Standard deployment of rabbitmq server

A single rabbitmq server backend (e.g. server or cluster) is the default deployment for OSA. This broker messaging backend provides the queue services for both RPC and Notification communications through its integration with the oslo.messaging rabbit driver. The oslo-messaging.yml file provides the default configuration to associate the oslo.messaging RPC and Notify services to the rabbitmq server backend.

# Quorum Queues
oslomsg_rabbit_quorum_queues: "{{ rabbitmq_queue_replication }}"

# NOTE(noonedeadpunk): Disabled due to missing oslo.concurrency lock_path defenition
#                      for services
oslomsg_rabbit_queue_manager: False

# RPC
oslomsg_rpc_transport: "{{ (groups[qdrouterd_host_group] | length > 0) | ternary('amqp', 'rabbit') }}"
oslomsg_rpc_port: "{{ (groups[qdrouterd_host_group] | length > 0) | ternary(qdrouterd_port, rabbitmq_port) }}"
oslomsg_rpc_servers: "{{ (groups[qdrouterd_host_group] | length > 0) | ternary(qdrouterd_servers, rabbitmq_servers) }}"
oslomsg_rpc_use_ssl: "{{ (groups[qdrouterd_host_group] | length > 0) | ternary(qdrouterd_use_ssl, rabbitmq_use_ssl) }}"
oslomsg_rpc_host_group: "{{ (groups[qdrouterd_host_group] | length > 0) | ternary(qdrouterd_host_group, rabbitmq_host_group) }}"
oslomsg_rpc_policies: "{{ rabbitmq_policies }}"

# Notify
oslomsg_notify_transport: "{{ (groups[rabbitmq_host_group] | length > 0) | ternary('rabbit', 'none') }}"
oslomsg_notify_port: "{{ rabbitmq_port }}"
oslomsg_notify_servers: "{{ rabbitmq_servers }}"
oslomsg_notify_use_ssl: "{{ rabbitmq_use_ssl }}"
oslomsg_notify_host_group: "{{ rabbitmq_host_group }}"
oslomsg_notify_policies: "{{ rabbitmq_policies }}"

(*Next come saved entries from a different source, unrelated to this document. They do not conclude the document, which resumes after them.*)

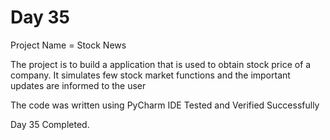 # Day 35

Project Name = Stock News

The project is to build a application that is used to obtain stock price of a company.
It simulates few stock market functions and the important updates are informed to the user

The code was written using PyCharm IDE
Tested and Verified Successfully

Day 35 Completed.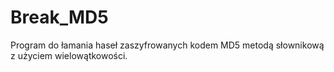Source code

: # Break_MD5
Program do łamania haseł zaszyfrowanych kodem MD5 metodą słownikową z użyciem wielowątkowości.
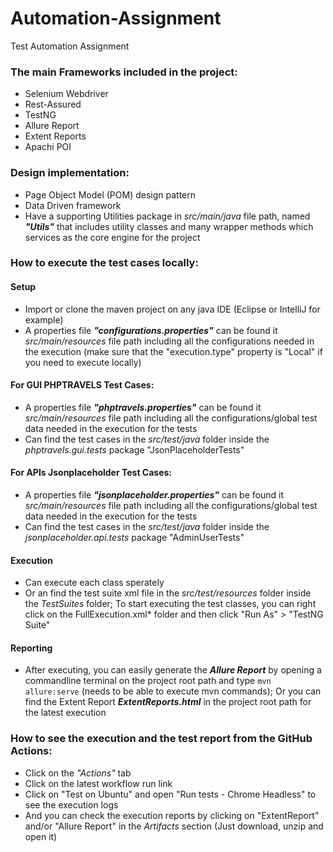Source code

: # Automation-Assignment
Test Automation Assignment

### The main Frameworks included in the project:
* Selenium Webdriver
* Rest-Assured
* TestNG
* Allure Report
* Extent Reports
* Apachi POI

### Design implementation:
* Page Object Model (POM) design pattern
* Data Driven framework
* Have a supporting Utilities package in *src/main/java* file path, named ***"Utils"*** that includes utility classes and many wrapper methods which services as the core engine for the project 

### How to execute the test cases locally:
#### Setup
* Import or clone the maven project on any java IDE (Eclipse or IntelliJ for example)
* A properties file ***"configurations.properties"*** can be found it *src/main/resources* file path including all the configurations needed in the execution (make sure that the "execution.type" property is "Local" if you need to execute locally)
#### For GUI PHPTRAVELS Test Cases: 
* A properties file ***"phptravels.properties"*** can be found it *src/main/resources* file path including all the configurations/global test data needed in the execution for the tests
* Can find the test cases in the *src/test/java* folder inside the *phptravels.gui.tests* package "JsonPlaceholderTests"
#### For APIs Jsonplaceholder Test Cases:
* A properties file ***"jsonplaceholder.properties"*** can be found it *src/main/resources* file path including all the configurations/global test data needed in the execution for the tests
* Can find the test cases in the *src/test/java* folder inside the *jsonplaceholder.api.tests* package "AdminUserTests"
#### Execution
* Can execute each class sperately
* Or an find the test suite xml file in the *src/test/resources* folder inside the *TestSuites* folder; To start executing the test classes, you can right click on the FullExecution.xml* folder and then click "Run As" > "TestNG Suite"
#### Reporting
* After executing, you can easily generate the ***Allure Report*** by opening a commandline terminal on the project root path and type `mvn allure:serve` (needs to be able to execute mvn commands); Or you can find the Extent Report ***ExtentReports.html*** in the project root path for the latest execution

### How to see the execution and the test report from the GitHub Actions:
* Click on the *"Actions"* tab 
* Click on the latest workflow run link 
* Click on "Test on Ubuntu" and open "Run tests - Chrome Headless" to see the execution logs
* And you can check the execution reports by clicking on "ExtentReport" and/or "Allure Report" in the *Artifacts* section (Just download, unzip and open it)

Hybrid messaging deployment with qdrouterd server

In OSA, the deployment of disparate messaging backends is completely transparent to the OpenStack services. By managing the inventories for the messaging servers, a hybrid messaging configuration will be created. The instantiation of the qdrouterd server role in the qdrouterd_host_group will automatically setup the oslomsg_rpc* variables to use this messaging backend. No additional configuration is required. The result is that RPC services will communicate via the amqp (V1.0 protocol) driver and the Notify services will communicate via the rabbit driver. The separation and use of different messaging backends can provide increased scale and resiliency.